> [Task to carry out] The lines needed are those from the start of the records through the line holding "an IHC micrograph", each copied exactly.

[Collected data]
+---+

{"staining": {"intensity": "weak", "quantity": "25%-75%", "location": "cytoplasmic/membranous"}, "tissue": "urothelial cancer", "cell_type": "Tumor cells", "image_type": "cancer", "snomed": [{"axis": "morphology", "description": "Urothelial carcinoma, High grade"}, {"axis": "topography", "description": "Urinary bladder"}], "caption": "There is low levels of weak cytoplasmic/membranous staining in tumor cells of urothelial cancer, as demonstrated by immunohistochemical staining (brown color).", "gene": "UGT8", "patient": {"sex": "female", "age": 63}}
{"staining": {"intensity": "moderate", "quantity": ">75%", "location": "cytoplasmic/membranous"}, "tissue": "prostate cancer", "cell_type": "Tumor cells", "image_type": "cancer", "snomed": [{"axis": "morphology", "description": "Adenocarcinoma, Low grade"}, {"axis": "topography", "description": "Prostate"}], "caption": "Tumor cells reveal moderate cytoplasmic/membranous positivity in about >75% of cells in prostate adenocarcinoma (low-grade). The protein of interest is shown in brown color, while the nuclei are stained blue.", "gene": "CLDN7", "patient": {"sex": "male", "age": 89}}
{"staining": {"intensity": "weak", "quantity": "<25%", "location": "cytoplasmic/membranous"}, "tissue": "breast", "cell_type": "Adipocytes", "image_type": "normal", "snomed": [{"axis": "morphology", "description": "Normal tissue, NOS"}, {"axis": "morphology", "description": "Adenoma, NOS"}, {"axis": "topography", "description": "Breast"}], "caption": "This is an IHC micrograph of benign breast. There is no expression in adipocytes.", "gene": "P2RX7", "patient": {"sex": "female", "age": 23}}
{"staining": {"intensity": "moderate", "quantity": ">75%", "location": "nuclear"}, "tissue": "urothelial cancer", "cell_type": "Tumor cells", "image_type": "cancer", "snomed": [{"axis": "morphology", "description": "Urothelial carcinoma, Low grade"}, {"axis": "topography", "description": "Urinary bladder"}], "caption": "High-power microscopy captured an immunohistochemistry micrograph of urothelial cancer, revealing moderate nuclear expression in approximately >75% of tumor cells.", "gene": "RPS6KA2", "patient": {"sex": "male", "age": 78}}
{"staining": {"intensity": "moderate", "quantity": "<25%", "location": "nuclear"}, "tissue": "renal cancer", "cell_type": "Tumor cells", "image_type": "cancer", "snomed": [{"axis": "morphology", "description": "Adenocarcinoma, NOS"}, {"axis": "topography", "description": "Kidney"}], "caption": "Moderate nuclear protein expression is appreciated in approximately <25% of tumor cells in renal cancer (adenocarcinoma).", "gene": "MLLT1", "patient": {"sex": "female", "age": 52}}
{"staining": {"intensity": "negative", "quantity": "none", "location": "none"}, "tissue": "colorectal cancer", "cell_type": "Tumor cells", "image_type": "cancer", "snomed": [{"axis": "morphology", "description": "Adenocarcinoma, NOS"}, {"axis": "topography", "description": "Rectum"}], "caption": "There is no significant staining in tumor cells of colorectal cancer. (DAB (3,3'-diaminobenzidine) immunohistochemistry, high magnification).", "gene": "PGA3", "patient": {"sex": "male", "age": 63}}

+---+

> [Answer box]
{"staining": {"intensity": "weak", "quantity": "25%-75%", "location": "cytoplasmic/membranous"}, "tissue": "urothelial cancer", "cell_type": "Tumor cells", "image_type": "cancer", "snomed": [{"axis": "morphology", "description": "Urothelial carcinoma, High grade"}, {"axis": "topography", "description": "Urinary bladder"}], "caption": "There is low levels of weak cytoplasmic/membranous staining in tumor cells of urothelial cancer, as demonstrated by immunohistochemical staining (brown color).", "gene": "UGT8", "patient": {"sex": "female", "age": 63}}
{"staining": {"intensity": "moderate", "quantity": ">75%", "location": "cytoplasmic/membranous"}, "tissue": "prostate cancer", "cell_type": "Tumor cells", "image_type": "cancer", "snomed": [{"axis": "morphology", "description": "Adenocarcinoma, Low grade"}, {"axis": "topography", "description": "Prostate"}], "caption": "Tumor cells reveal moderate cytoplasmic/membranous positivity in about >75% of cells in prostate adenocarcinoma (low-grade). The protein of interest is shown in brown color, while the nuclei are stained blue.", "gene": "CLDN7", "patient": {"sex": "male", "age": 89}}
{"staining": {"intensity": "weak", "quantity": "<25%", "location": "cytoplasmic/membranous"}, "tissue": "breast", "cell_type": "Adipocytes", "image_type": "normal", "snomed": [{"axis": "morphology", "description": "Normal tissue, NOS"}, {"axis": "morphology", "description": "Adenoma, NOS"}, {"axis": "topography", "description": "Breast"}], "caption": "This is an IHC micrograph of benign breast. There is no expression in adipocytes.", "gene": "P2RX7", "patient": {"sex": "female", "age": 23}}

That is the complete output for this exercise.